Various information regarding the involvement of protein phosphorylation in the regulation of mRNA stabilization has been obtained. In LLC-PK1 cells, down-regulation of protein kinase C was found to stabilize urokinase-type plasminogen activator mRNA (46), and CsA treatment of mast cell tumor lines was reported to destabilize interleukin-3 mRNA through the mechanism involved the 3-untranslated region (3-UTR) (47), suggesting that PP2B enhances mRNA stability. However, in contrast to its destabilizing effect on NF-L mRNA observed in this study (Fig. 5), OA treatment was found to increase the stability of nerve growth factor mRNAs in primary cultures of cortical astrocytes (48). Such conflicting evidence suggests that the stability of mRNAs is controlled by various signal transfer systems and phosphorylation of cellular proteins results in distinct effects that depend on the particular mRNA species and/or the signal transfer system employed.
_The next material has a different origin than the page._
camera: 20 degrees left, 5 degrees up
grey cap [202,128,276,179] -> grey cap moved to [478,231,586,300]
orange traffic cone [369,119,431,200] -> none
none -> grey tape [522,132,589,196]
Schwartz et al. (49) reported recently that 3-UTR of NF-L mRNA may contain determinants that regulate the stability of NF-L mRNA because studies of transfected P19 cells showed 3-UTR deletion led to a severalfold stabilization of NF-L mRNA, providing the possibility that OA-sensitive dephosphorylation of cellular proteins is involved in the inhibition of destabilizing function of 3-UTR of NF-L mRNA.
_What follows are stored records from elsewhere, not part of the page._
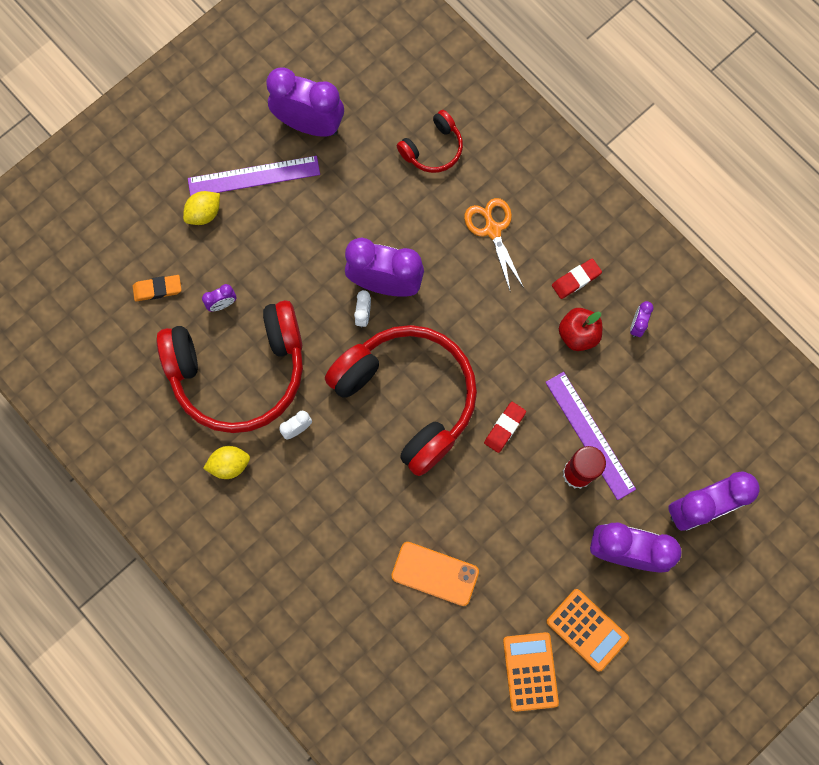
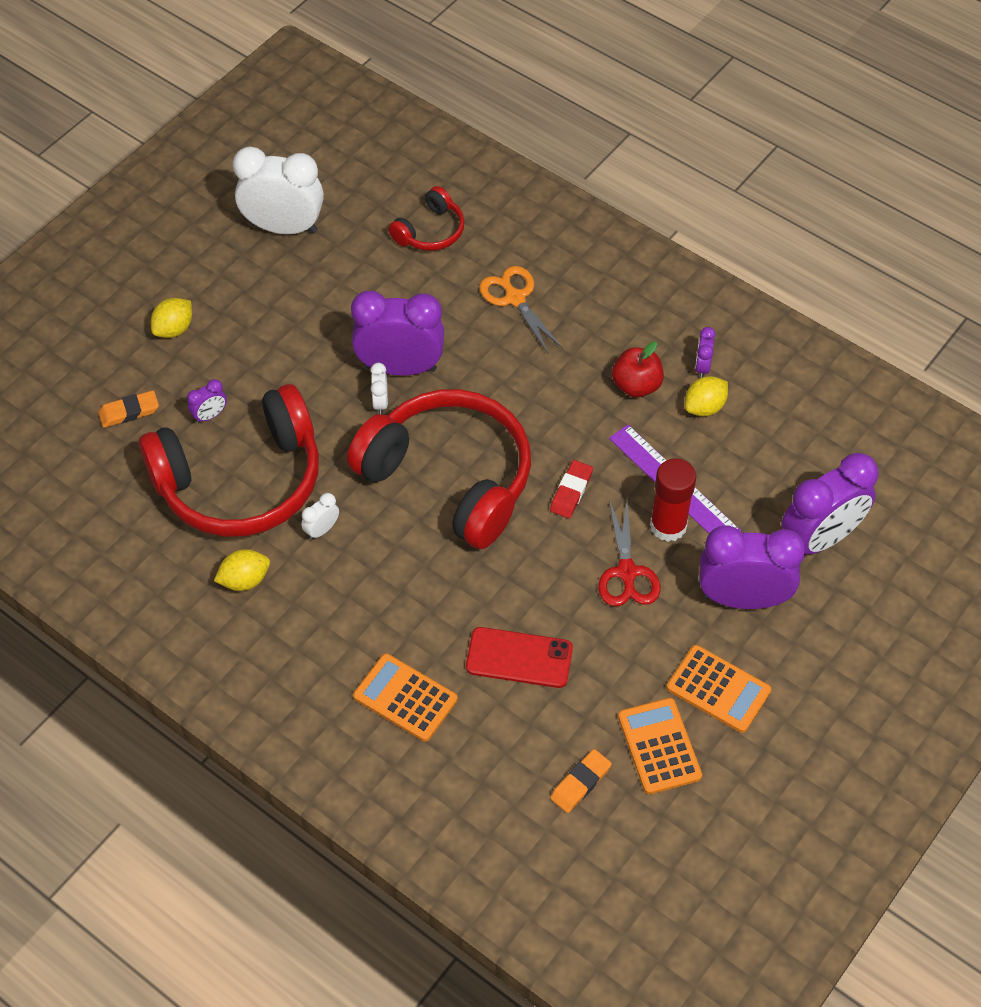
camera: 10 degrees left, 20 degrees down
purple ruler [188,156,320,196] -> none
purple clock [266,68,344,137] -> white clock [233,146,324,234]
orange phone [392,542,479,606] -> red phone [466,627,573,688]
red eraser [552,258,602,299] -> none
none -> orange calculator [353,653,458,742]
none -> orange eraser [550,749,612,813]
none -> red scissors [598,500,660,606]
none -> yellow lemon [685,376,728,417]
OA treatment of rat dorsal root ganglion neurons was reported to cause NF network disruption characterized by hyperphosphorylation of NF subunits (26), and the amino-terminal domain of NF-L was preferentially dephosphorylated by the catalytic subunit of PP2A but not that of PP1 in vitro (25). Therefore, the differentiation-dependent increase in PP2A expression in P19 cells may contribute not only to enhanced NF-L expression but also to NF-L dephosphorylation, thereby inducing assembly of the NF network.
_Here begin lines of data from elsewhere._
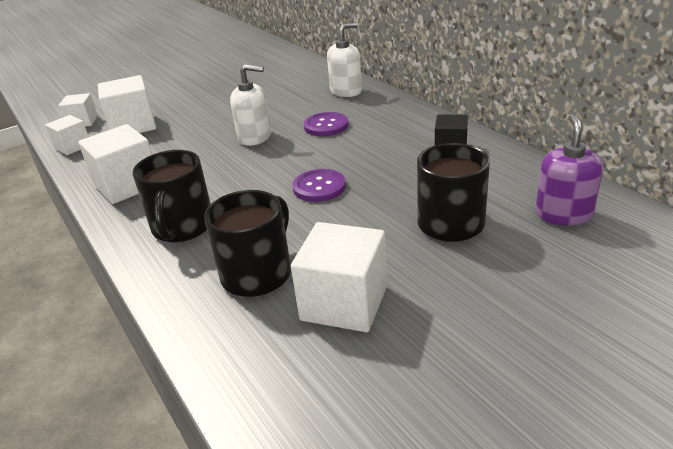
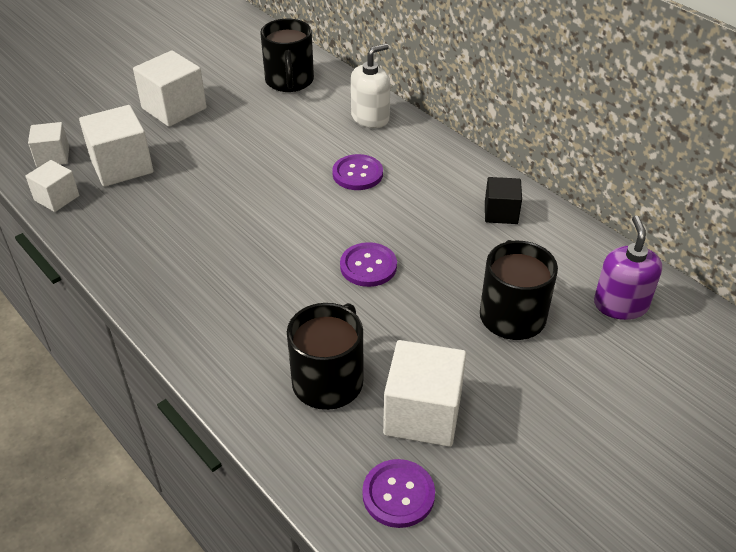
camera: 10 degrees left, 10 degrees up
white cube [78,124,152,204] -> white cube moved to [133,50,207,127]
black mug [133,150,211,242] -> black mug moved to [260,19,314,92]
white soap dispenser [230,64,271,146] -> none
none -> purple button [362,459,435,528]

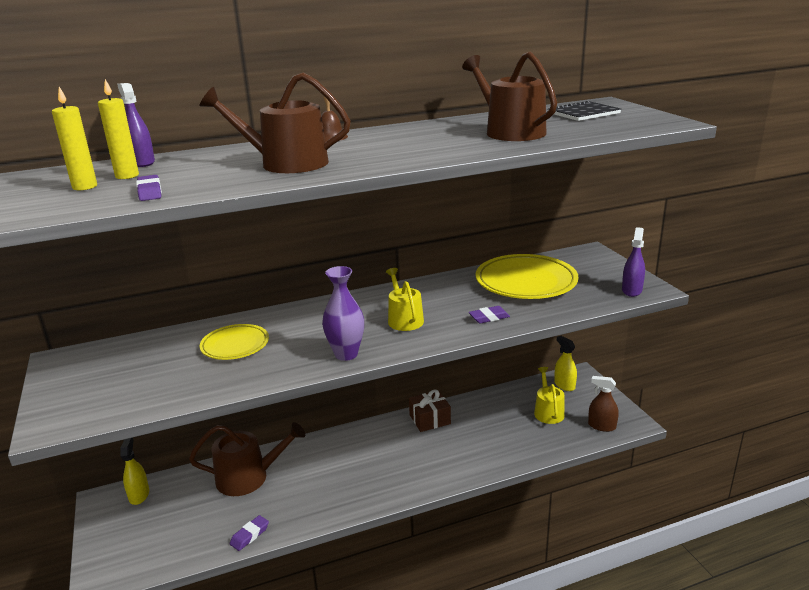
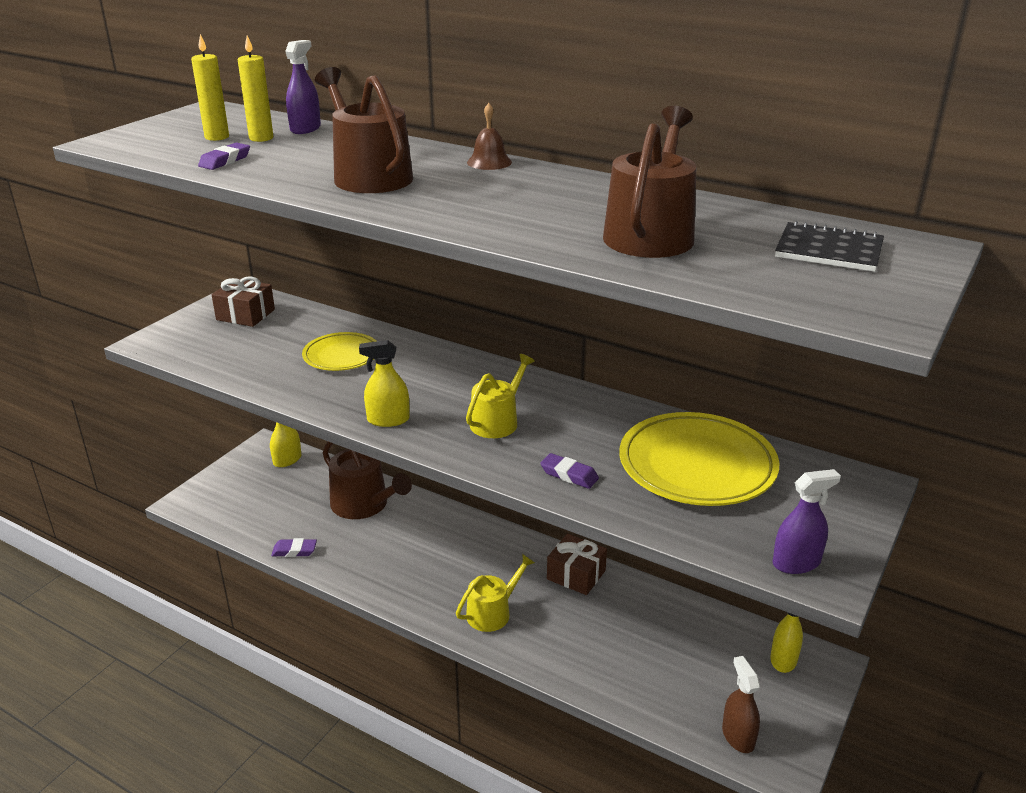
camera: 50 degrees right, 5 degrees up
purple vase [322,266,364,361] -> yellow spray bottle [359,340,410,427]
yellow watering can [534,367,565,424] -> yellow watering can moved to [456,554,535,632]
none -> brown gift [212,276,275,327]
It is not known what type(s) of signal is/are required to enhance the expression levels of the PP2A and PP2B catalytic subunits in P19 cells. In this context, den Hertog et al. (9) reported that R-PTP participated in signal transmission related to P19 cell aggregation. They found that the R-PTP expression level was enhanced when P19 cells in monolayer culture were transferred to aggregation culture and that P19 cells harboring the R-PTP expression vector could be differentiated into neurons in a RA-dependent manner, even in the monolayer culture. Their results also demonstrated that endogenous pp60^c-src is activated by a high R-PTP expression level. Therefore, in order to clarify the mechanism(s) responsible for the differentiation-dependent increases in PP2A and PP2B expression, it is important to determine whether high expression levels of these enzyme molecules are related to R-PTP/pp60^c-src-dependent signal transmission.